*Data records*
========

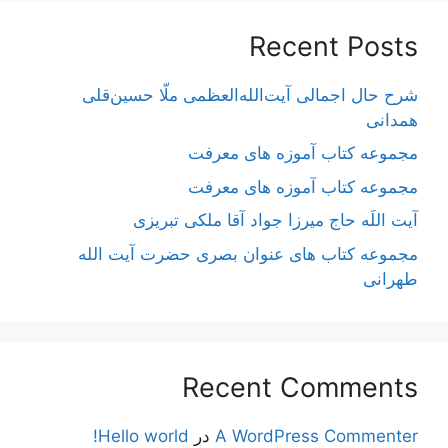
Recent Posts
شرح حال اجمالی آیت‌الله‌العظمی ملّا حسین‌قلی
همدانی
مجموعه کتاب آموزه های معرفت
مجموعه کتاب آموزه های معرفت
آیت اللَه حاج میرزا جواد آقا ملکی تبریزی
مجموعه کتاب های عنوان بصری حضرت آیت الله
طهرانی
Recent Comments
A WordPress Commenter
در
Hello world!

========

*Your task*
What is needed is an exact repeat of the records, with every picture left out.

*Task response*
Recent Posts
شرح حال اجمالی آیت‌الله‌العظمی ملّا حسین‌قلی
همدانی
مجموعه کتاب آموزه های معرفت
مجموعه کتاب آموزه های معرفت
آیت اللَه حاج میرزا جواد آقا ملکی تبریزی
مجموعه کتاب های عنوان بصری حضرت آیت الله
طهرانی
Recent Comments
A WordPress Commenter
در
Hello world!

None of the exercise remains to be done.